Ta sprawa stawała na sądowej wokandzie aż 6 razy, ostatnio 12 listopada 2021 r.1 Dotyczyła głośnego zabójstwa w dniu 20 października 2019 r. w Warszawie, gdzie przechodził przez jezdnię Ojciec z Synem po pasach. Wówczas chciał ich obu zabić przejeżdżający właśnie kierowca2 przy użyciu swojego niesprawnego pojazdu.3 Bo w tym samochodzie dokonano przeróbek bezpośrednio wpływających na jego użytkowanie i skutkujących stanem technicznym niepozwalającym na dopuszczenie go do ruchu, tj. nieprzewidywanego przez producenta przystosowania z wersji przystosowanej do ruchu lewostronnego (tzw. „anglik”) na przystosowaną do ruchu prawostronnego, a m.in.:

  1. Przerobienie ściany grodziowej.

  2. Zmodyfikowano układ zawieszenia, wskutek którego zmieniono geometrię kół,

  3. Zmianę i modyfikację układu hamulcowego.

● PREZENTOWANY MATERIAŁ
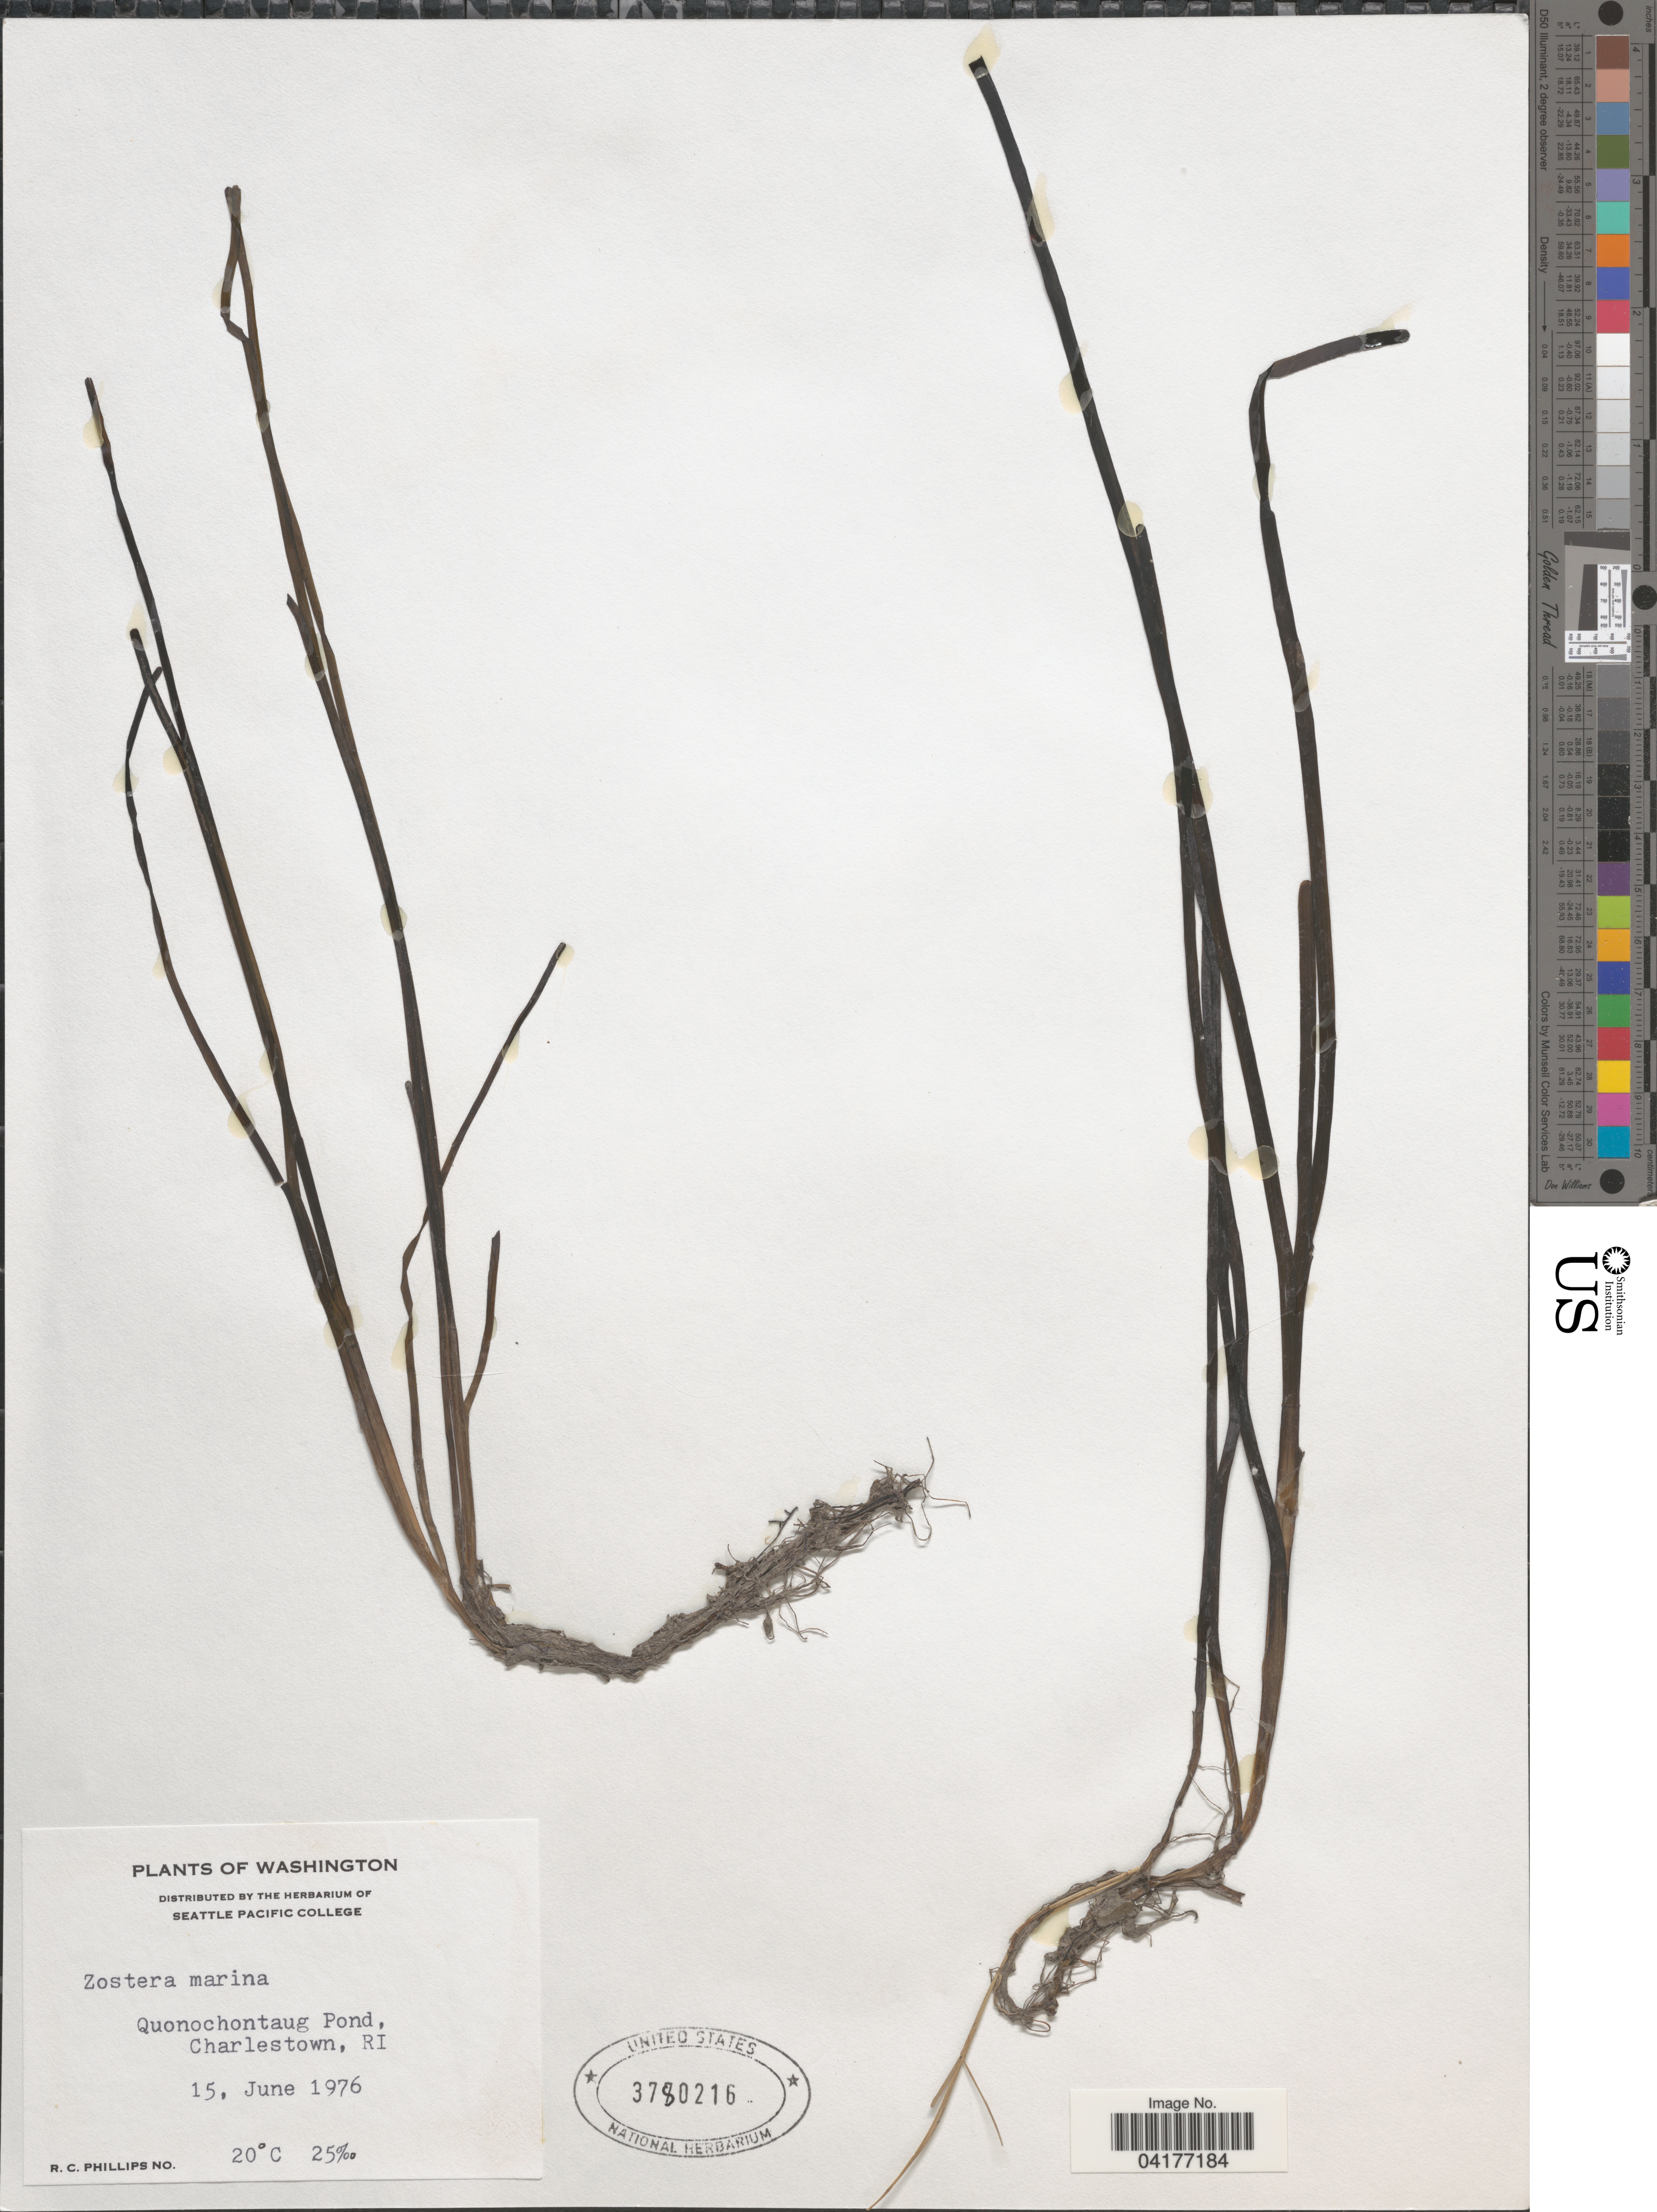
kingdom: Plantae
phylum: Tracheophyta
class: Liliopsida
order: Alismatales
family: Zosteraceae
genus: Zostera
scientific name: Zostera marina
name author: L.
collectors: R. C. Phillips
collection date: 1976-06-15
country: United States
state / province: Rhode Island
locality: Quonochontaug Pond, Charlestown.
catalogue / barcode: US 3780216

● ZADANIA
[A] Kiedy i w jakim mieście doszło do zabójstwa, o którym mowa w tekście źródłowym?
[B] Wypisz wszystkie przeróbki samochodu, które tekst źródłowy wymienia w ponumerowanych punktach.

● ODPOWIEDZI
[A] 20 października 2019 r. w Warszawie.

[B]
- przerobienie ściany grodziowej
- modyfikacja układu zawieszenia, wskutek której zmieniono geometrię kół
- zmiana i modyfikacja układu hamulcowego